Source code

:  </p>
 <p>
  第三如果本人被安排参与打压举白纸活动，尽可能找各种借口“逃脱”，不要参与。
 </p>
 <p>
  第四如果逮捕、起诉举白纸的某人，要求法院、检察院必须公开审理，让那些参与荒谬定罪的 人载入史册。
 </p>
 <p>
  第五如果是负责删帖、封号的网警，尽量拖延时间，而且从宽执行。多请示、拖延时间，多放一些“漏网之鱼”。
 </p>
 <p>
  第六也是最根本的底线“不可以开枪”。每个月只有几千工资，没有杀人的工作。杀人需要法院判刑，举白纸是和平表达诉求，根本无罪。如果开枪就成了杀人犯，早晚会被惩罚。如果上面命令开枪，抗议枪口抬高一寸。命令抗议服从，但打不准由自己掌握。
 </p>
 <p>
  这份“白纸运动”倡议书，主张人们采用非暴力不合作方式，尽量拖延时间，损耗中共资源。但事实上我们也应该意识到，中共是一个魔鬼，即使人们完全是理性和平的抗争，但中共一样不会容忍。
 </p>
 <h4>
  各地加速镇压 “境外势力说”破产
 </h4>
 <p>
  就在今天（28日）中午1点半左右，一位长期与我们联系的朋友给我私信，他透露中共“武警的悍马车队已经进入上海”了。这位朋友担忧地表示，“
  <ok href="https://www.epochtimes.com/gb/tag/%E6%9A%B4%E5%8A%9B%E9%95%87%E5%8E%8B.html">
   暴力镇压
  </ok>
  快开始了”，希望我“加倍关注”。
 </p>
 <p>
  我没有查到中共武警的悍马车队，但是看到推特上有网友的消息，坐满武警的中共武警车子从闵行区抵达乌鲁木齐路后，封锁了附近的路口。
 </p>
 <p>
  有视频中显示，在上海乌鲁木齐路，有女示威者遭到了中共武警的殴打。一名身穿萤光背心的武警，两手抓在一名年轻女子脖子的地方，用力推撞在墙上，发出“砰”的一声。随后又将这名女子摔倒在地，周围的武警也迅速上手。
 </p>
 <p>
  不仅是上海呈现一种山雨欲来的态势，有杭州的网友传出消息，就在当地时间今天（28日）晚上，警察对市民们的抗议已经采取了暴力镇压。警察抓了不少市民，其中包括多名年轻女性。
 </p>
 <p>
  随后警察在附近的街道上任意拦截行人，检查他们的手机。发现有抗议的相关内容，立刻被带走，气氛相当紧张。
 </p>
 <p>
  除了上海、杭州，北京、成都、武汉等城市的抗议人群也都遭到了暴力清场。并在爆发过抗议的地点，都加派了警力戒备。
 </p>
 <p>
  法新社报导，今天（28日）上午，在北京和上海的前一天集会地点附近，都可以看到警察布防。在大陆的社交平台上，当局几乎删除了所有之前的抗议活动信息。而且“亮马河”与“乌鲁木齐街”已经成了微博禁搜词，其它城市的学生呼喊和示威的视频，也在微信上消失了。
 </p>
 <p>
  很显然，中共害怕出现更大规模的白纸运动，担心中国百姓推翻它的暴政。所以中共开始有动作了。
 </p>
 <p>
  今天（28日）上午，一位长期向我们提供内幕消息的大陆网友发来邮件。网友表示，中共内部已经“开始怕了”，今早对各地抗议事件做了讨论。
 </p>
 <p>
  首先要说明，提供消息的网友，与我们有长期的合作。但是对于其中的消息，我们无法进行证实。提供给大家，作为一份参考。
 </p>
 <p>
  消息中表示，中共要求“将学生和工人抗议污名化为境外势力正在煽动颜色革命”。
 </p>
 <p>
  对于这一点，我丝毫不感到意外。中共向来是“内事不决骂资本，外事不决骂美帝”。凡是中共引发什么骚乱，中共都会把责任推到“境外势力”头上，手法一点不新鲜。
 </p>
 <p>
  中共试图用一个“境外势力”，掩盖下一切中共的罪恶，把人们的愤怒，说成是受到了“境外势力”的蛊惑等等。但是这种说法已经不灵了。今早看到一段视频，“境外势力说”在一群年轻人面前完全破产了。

====================

### To do
The response should consist of every record above, reproduced exactly.

### Exercise result
Source code

:  </p>
 <p>
  第三如果本人被安排参与打压举白纸活动，尽可能找各种借口“逃脱”，不要参与。
 </p>
 <p>
  第四如果逮捕、起诉举白纸的某人，要求法院、检察院必须公开审理，让那些参与荒谬定罪的 人载入史册。
 </p>
 <p>
  第五如果是负责删帖、封号的网警，尽量拖延时间，而且从宽执行。多请示、拖延时间，多放一些“漏网之鱼”。
 </p>
 <p>
  第六也是最根本的底线“不可以开枪”。每个月只有几千工资，没有杀人的工作。杀人需要法院判刑，举白纸是和平表达诉求，根本无罪。如果开枪就成了杀人犯，早晚会被惩罚。如果上面命令开枪，抗议枪口抬高一寸。命令抗议服从，但打不准由自己掌握。
 </p>
 <p>
  这份“白纸运动”倡议书，主张人们采用非暴力不合作方式，尽量拖延时间，损耗中共资源。但事实上我们也应该意识到，中共是一个魔鬼，即使人们完全是理性和平的抗争，但中共一样不会容忍。
 </p>
 <h4>
  各地加速镇压 “境外势力说”破产
 </h4>
 <p>
  就在今天（28日）中午1点半左右，一位长期与我们联系的朋友给我私信，他透露中共“武警的悍马车队已经进入上海”了。这位朋友担忧地表示，“
  <ok href="https://www.epochtimes.com/gb/tag/%E6%9A%B4%E5%8A%9B%E9%95%87%E5%8E%8B.html">
   暴力镇压
  </ok>
  快开始了”，希望我“加倍关注”。
 </p>
 <p>
  我没有查到中共武警的悍马车队，但是看到推特上有网友的消息，坐满武警的中共武警车子从闵行区抵达乌鲁木齐路后，封锁了附近的路口。
 </p>
 <p>
  有视频中显示，在上海乌鲁木齐路，有女示威者遭到了中共武警的殴打。一名身穿萤光背心的武警，两手抓在一名年轻女子脖子的地方，用力推撞在墙上，发出“砰”的一声。随后又将这名女子摔倒在地，周围的武警也迅速上手。
 </p>
 <p>
  不仅是上海呈现一种山雨欲来的态势，有杭州的网友传出消息，就在当地时间今天（28日）晚上，警察对市民们的抗议已经采取了暴力镇压。警察抓了不少市民，其中包括多名年轻女性。
 </p>
 <p>
  随后警察在附近的街道上任意拦截行人，检查他们的手机。发现有抗议的相关内容，立刻被带走，气氛相当紧张。
 </p>
 <p>
  除了上海、杭州，北京、成都、武汉等城市的抗议人群也都遭到了暴力清场。并在爆发过抗议的地点，都加派了警力戒备。
 </p>
 <p>
  法新社报导，今天（28日）上午，在北京和上海的前一天集会地点附近，都可以看到警察布防。在大陆的社交平台上，当局几乎删除了所有之前的抗议活动信息。而且“亮马河”与“乌鲁木齐街”已经成了微博禁搜词，其它城市的学生呼喊和示威的视频，也在微信上消失了。
 </p>
 <p>
  很显然，中共害怕出现更大规模的白纸运动，担心中国百姓推翻它的暴政。所以中共开始有动作了。
 </p>
 <p>
  今天（28日）上午，一位长期向我们提供内幕消息的大陆网友发来邮件。网友表示，中共内部已经“开始怕了”，今早对各地抗议事件做了讨论。
 </p>
 <p>
  首先要说明，提供消息的网友，与我们有长期的合作。但是对于其中的消息，我们无法进行证实。提供给大家，作为一份参考。
 </p>
 <p>
  消息中表示，中共要求“将学生和工人抗议污名化为境外势力正在煽动颜色革命”。
 </p>
 <p>
  对于这一点，我丝毫不感到意外。中共向来是“内事不决骂资本，外事不决骂美帝”。凡是中共引发什么骚乱，中共都会把责任推到“境外势力”头上，手法一点不新鲜。
 </p>
 <p>
  中共试图用一个“境外势力”，掩盖下一切中共的罪恶，把人们的愤怒，说成是受到了“境外势力”的蛊惑等等。但是这种说法已经不灵了。今早看到一段视频，“境外势力说”在一群年轻人面前完全破产了。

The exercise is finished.